Эти слова могут служить концептуальным комментарием к космической галлюцинации Ивана, которой посвящена наша статья. Только вместо пророчества о законах внешнего мира герою (и читателю) открывается, по замыслу автора, страшная «тайна» внутреннего мира современного человека — тот самый «закон неверия», который писатель вывел на основании собственного опыта на спиритическом сеансе у жреца русского спиритизма и переводчика Сведенборга А. Н. Аксакова в феврале 1876 года [42].

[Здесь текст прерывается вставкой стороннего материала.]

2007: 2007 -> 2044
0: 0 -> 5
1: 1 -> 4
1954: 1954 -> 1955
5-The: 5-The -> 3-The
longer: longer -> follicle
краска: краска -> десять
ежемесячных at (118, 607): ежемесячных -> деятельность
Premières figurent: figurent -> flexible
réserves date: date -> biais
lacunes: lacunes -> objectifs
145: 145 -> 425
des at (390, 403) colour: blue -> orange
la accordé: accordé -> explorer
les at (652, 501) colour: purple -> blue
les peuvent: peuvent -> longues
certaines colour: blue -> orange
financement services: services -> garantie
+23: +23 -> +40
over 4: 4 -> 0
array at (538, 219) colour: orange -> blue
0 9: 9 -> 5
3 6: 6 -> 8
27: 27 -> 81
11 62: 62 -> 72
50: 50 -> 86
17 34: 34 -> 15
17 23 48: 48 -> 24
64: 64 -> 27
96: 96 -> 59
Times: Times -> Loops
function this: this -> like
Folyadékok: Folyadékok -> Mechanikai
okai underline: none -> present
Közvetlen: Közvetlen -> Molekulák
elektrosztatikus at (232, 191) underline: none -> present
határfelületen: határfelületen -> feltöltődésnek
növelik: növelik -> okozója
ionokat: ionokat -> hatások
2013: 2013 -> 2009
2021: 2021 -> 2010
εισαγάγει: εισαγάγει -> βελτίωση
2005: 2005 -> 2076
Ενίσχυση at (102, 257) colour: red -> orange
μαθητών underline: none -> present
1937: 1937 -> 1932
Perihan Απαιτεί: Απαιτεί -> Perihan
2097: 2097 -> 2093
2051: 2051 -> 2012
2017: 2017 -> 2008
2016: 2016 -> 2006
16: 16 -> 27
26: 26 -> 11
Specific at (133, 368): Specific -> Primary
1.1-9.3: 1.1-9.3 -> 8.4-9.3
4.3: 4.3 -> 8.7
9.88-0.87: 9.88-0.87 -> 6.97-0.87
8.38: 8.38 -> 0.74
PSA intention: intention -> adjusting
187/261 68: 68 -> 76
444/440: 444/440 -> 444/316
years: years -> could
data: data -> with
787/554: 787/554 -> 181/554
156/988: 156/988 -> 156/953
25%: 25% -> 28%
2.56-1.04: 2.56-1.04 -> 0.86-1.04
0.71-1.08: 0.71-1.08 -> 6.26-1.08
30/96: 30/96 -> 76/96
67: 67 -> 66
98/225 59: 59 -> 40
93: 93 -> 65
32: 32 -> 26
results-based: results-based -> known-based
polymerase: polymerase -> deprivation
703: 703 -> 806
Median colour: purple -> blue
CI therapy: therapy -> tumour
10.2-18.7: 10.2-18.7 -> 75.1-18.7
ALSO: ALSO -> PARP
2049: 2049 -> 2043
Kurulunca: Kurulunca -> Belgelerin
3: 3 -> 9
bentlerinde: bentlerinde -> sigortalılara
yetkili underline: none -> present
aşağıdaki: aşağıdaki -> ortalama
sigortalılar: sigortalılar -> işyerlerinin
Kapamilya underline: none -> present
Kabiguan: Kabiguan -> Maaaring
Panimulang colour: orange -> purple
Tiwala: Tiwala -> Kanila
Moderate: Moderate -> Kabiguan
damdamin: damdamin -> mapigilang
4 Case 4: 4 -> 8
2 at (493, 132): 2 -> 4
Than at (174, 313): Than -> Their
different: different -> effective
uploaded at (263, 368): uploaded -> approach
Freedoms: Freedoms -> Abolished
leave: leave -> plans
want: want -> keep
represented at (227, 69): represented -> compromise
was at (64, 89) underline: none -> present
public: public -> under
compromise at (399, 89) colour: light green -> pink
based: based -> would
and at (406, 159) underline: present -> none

В конечном счете тема воображаемого топора, облетающего в видении Ивана землю по законам физики, вписывается Достоевским не только в план фантастического реализма (зд. реализации и психологизации восходящего к Ньютону умственного эксперимента), но и в разрабатываемую им эпистемологию веры и неверия. «Ты глуп, ты ужасно глуп! — говорит Иван, выслушав научные разглагольствования своего черта, — ври умнее, а то я не буду слушать. Ты хочешь побороть меня реализмом, уверить меня, что ты есть, но я не хочу верить, что ты есь! Не поверю!!» «— А не верь, — еще раньше усмехался черт, приводя в пример спиритов (кстати, больших специалистов в области так называемой левитации. — И. В.). — Что за вера насилием? Притом же в вере никакие доказательства не помогают, особенно материальные. Фома поверил не потому, что увидел воскресшего Христа, а потому, что еще прежде желал поверить. <…> Тот свет и материальные доказательства, ай-люли! И наконец, если доказан черт, то еще неизвестно, доказан ли бог? Я хочу в идеалистическое общество записаться, оппозицию у них буду делать: „дескать, реалист, а не материалист, хе-хе!“» [43]. Не будет преувеличением сказать, что во «внутренней астрономии» Достоевского черт является вечным спутником породившего его Ивана Карамазова — нечто вроде остова собаки, неизменно, как наваждение и укор, сопровождающее космическое ядро с путешественниками в романе Жюля Верна и стихотворении Зинаиды Гиппиус.